## EXERCISE REQUIREMENTS
Please return all of the entries below exactly as they are written.
——
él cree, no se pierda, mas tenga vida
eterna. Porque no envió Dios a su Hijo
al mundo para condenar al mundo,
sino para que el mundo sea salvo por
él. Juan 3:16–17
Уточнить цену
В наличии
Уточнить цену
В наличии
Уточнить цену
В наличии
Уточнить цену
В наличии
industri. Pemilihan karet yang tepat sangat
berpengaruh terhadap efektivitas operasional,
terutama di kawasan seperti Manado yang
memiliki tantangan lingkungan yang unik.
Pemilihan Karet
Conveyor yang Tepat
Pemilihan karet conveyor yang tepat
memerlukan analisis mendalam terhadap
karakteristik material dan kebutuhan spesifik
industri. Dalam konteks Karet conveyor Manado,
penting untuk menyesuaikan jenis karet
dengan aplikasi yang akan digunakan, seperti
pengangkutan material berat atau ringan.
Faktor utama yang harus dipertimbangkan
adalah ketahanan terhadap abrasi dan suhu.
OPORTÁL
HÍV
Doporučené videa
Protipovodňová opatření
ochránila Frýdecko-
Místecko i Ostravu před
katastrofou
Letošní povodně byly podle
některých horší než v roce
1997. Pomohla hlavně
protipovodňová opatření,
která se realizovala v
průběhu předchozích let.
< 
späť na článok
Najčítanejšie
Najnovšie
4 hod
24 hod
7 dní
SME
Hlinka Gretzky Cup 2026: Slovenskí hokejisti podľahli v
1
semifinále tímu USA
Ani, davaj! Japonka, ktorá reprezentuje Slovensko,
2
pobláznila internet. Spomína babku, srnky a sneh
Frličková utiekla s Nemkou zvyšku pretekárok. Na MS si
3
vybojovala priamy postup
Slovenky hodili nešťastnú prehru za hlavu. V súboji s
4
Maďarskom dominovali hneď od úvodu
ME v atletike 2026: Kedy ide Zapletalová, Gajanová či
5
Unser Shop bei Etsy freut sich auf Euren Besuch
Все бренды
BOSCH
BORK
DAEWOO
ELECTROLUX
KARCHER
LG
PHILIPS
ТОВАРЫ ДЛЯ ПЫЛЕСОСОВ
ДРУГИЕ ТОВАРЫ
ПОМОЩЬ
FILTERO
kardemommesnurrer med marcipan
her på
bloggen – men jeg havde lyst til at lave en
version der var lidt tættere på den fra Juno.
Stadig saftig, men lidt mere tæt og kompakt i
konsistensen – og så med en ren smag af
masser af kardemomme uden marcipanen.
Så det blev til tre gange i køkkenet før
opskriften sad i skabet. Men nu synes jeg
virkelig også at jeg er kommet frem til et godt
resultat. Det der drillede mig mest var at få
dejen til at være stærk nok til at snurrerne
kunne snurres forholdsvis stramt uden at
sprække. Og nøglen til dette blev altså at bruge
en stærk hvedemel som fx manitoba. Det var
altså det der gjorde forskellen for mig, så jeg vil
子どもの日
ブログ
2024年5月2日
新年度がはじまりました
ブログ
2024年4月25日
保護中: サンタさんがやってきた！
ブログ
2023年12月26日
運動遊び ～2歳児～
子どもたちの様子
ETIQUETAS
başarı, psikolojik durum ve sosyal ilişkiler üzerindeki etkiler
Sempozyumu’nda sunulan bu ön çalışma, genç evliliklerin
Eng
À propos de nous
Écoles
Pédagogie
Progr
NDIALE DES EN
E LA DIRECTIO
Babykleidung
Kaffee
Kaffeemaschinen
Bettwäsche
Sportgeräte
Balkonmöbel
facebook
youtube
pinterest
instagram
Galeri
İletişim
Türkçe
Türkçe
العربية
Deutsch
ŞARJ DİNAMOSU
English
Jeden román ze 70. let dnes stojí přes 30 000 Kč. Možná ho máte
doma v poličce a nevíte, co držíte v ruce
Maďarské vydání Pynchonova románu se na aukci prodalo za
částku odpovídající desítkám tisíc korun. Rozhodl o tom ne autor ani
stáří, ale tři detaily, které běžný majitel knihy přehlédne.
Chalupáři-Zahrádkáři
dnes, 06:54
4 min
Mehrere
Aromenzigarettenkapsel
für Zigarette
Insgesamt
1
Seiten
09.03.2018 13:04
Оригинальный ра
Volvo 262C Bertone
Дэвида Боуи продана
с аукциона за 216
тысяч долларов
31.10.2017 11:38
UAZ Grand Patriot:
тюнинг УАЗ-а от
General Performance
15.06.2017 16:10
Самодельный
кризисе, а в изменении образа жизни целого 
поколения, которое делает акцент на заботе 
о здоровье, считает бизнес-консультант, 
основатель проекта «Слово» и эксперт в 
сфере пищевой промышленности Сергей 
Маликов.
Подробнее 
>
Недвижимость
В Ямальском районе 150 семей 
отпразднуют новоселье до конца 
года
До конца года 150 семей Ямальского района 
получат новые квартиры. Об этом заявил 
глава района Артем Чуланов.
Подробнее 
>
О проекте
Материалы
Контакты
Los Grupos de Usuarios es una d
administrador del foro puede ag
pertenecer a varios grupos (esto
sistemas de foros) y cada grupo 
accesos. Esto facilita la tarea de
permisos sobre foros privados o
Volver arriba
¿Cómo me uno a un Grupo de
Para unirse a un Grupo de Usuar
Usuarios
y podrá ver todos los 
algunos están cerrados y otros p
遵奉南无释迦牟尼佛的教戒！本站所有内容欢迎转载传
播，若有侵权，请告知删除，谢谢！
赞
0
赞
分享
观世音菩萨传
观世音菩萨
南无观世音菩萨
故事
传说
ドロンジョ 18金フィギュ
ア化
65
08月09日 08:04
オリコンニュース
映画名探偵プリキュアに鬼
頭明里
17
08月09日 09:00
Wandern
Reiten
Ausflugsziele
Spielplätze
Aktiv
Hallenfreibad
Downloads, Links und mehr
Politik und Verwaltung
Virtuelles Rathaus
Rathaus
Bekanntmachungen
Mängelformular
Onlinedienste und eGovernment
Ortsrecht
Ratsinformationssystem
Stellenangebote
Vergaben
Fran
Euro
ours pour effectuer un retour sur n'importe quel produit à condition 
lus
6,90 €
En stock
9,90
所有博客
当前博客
——
## RESULT OF THIS TASK
él cree, no se pierda, mas tenga vida
eterna. Porque no envió Dios a su Hijo
al mundo para condenar al mundo,
sino para que el mundo sea salvo por
él. Juan 3:16–17
Уточнить цену
В наличии
Уточнить цену
В наличии
Уточнить цену
В наличии
Уточнить цену
В наличии
industri. Pemilihan karet yang tepat sangat
berpengaruh terhadap efektivitas operasional,
terutama di kawasan seperti Manado yang
memiliki tantangan lingkungan yang unik.
Pemilihan Karet
Conveyor yang Tepat
Pemilihan karet conveyor yang tepat
memerlukan analisis mendalam terhadap
karakteristik material dan kebutuhan spesifik
industri. Dalam konteks Karet conveyor Manado,
penting untuk menyesuaikan jenis karet
dengan aplikasi yang akan digunakan, seperti
pengangkutan material berat atau ringan.
Faktor utama yang harus dipertimbangkan
adalah ketahanan terhadap abrasi dan suhu.
OPORTÁL
HÍV
Doporučené videa
Protipovodňová opatření
ochránila Frýdecko-
Místecko i Ostravu před
katastrofou
Letošní povodně byly podle
některých horší než v roce
1997. Pomohla hlavně
protipovodňová opatření,
která se realizovala v
průběhu předchozích let.
< 
späť na článok
Najčítanejšie
Najnovšie
4 hod
24 hod
7 dní
SME
Hlinka Gretzky Cup 2026: Slovenskí hokejisti podľahli v
1
semifinále tímu USA
Ani, davaj! Japonka, ktorá reprezentuje Slovensko,
2
pobláznila internet. Spomína babku, srnky a sneh
Frličková utiekla s Nemkou zvyšku pretekárok. Na MS si
3
vybojovala priamy postup
Slovenky hodili nešťastnú prehru za hlavu. V súboji s
4
Maďarskom dominovali hneď od úvodu
ME v atletike 2026: Kedy ide Zapletalová, Gajanová či
5
Unser Shop bei Etsy freut sich auf Euren Besuch
Все бренды
BOSCH
BORK
DAEWOO
ELECTROLUX
KARCHER
LG
PHILIPS
ТОВАРЫ ДЛЯ ПЫЛЕСОСОВ
ДРУГИЕ ТОВАРЫ
ПОМОЩЬ
FILTERO
kardemommesnurrer med marcipan
her på
bloggen – men jeg havde lyst til at lave en
version der var lidt tættere på den fra Juno.
Stadig saftig, men lidt mere tæt og kompakt i
konsistensen – og så med en ren smag af
masser af kardemomme uden marcipanen.
Så det blev til tre gange i køkkenet før
opskriften sad i skabet. Men nu synes jeg
virkelig også at jeg er kommet frem til et godt
resultat. Det der drillede mig mest var at få
dejen til at være stærk nok til at snurrerne
kunne snurres forholdsvis stramt uden at
sprække. Og nøglen til dette blev altså at bruge
en stærk hvedemel som fx manitoba. Det var
altså det der gjorde forskellen for mig, så jeg vil
子どもの日
ブログ
2024年5月2日
新年度がはじまりました
ブログ
2024年4月25日
保護中: サンタさんがやってきた！
ブログ
2023年12月26日
運動遊び ～2歳児～
子どもたちの様子
ETIQUETAS
başarı, psikolojik durum ve sosyal ilişkiler üzerindeki etkiler
Sempozyumu’nda sunulan bu ön çalışma, genç evliliklerin
Eng
À propos de nous
Écoles
Pédagogie
Progr
NDIALE DES EN
E LA DIRECTIO
Babykleidung
Kaffee
Kaffeemaschinen
Bettwäsche
Sportgeräte
Balkonmöbel
facebook
youtube
pinterest
instagram
Galeri
İletişim
Türkçe
Türkçe
العربية
Deutsch
ŞARJ DİNAMOSU
English
Jeden román ze 70. let dnes stojí přes 30 000 Kč. Možná ho máte
doma v poličce a nevíte, co držíte v ruce
Maďarské vydání Pynchonova románu se na aukci prodalo za
částku odpovídající desítkám tisíc korun. Rozhodl o tom ne autor ani
stáří, ale tři detaily, které běžný majitel knihy přehlédne.
Chalupáři-Zahrádkáři
dnes, 06:54
4 min
Mehrere
Aromenzigarettenkapsel
für Zigarette
Insgesamt
1
Seiten
09.03.2018 13:04
Оригинальный ра
Volvo 262C Bertone
Дэвида Боуи продана
с аукциона за 216
тысяч долларов
31.10.2017 11:38
UAZ Grand Patriot:
тюнинг УАЗ-а от
General Performance
15.06.2017 16:10
Самодельный
кризисе, а в изменении образа жизни целого 
поколения, которое делает акцент на заботе 
о здоровье, считает бизнес-консультант, 
основатель проекта «Слово» и эксперт в 
сфере пищевой промышленности Сергей 
Маликов.
Подробнее 
>
Недвижимость
В Ямальском районе 150 семей 
отпразднуют новоселье до конца 
года
До конца года 150 семей Ямальского района 
получат новые квартиры. Об этом заявил 
глава района Артем Чуланов.
Подробнее 
>
О проекте
Материалы
Контакты
Los Grupos de Usuarios es una d
administrador del foro puede ag
pertenecer a varios grupos (esto
sistemas de foros) y cada grupo 
accesos. Esto facilita la tarea de
permisos sobre foros privados o
Volver arriba
¿Cómo me uno a un Grupo de
Para unirse a un Grupo de Usuar
Usuarios
y podrá ver todos los 
algunos están cerrados y otros p
遵奉南无释迦牟尼佛的教戒！本站所有内容欢迎转载传
播，若有侵权，请告知删除，谢谢！
赞
0
赞
分享
观世音菩萨传
观世音菩萨
南无观世音菩萨
故事
传说
ドロンジョ 18金フィギュ
ア化
65
08月09日 08:04
オリコンニュース
映画名探偵プリキュアに鬼
頭明里
17
08月09日 09:00
Wandern
Reiten
Ausflugsziele
Spielplätze
Aktiv
Hallenfreibad
Downloads, Links und mehr
Politik und Verwaltung
Virtuelles Rathaus
Rathaus
Bekanntmachungen
Mängelformular
Onlinedienste und eGovernment
Ortsrecht
Ratsinformationssystem
Stellenangebote
Vergaben
Fran
Euro
ours pour effectuer un retour sur n'importe quel produit à condition 
lus
6,90 €
En stock
9,90
所有博客
当前博客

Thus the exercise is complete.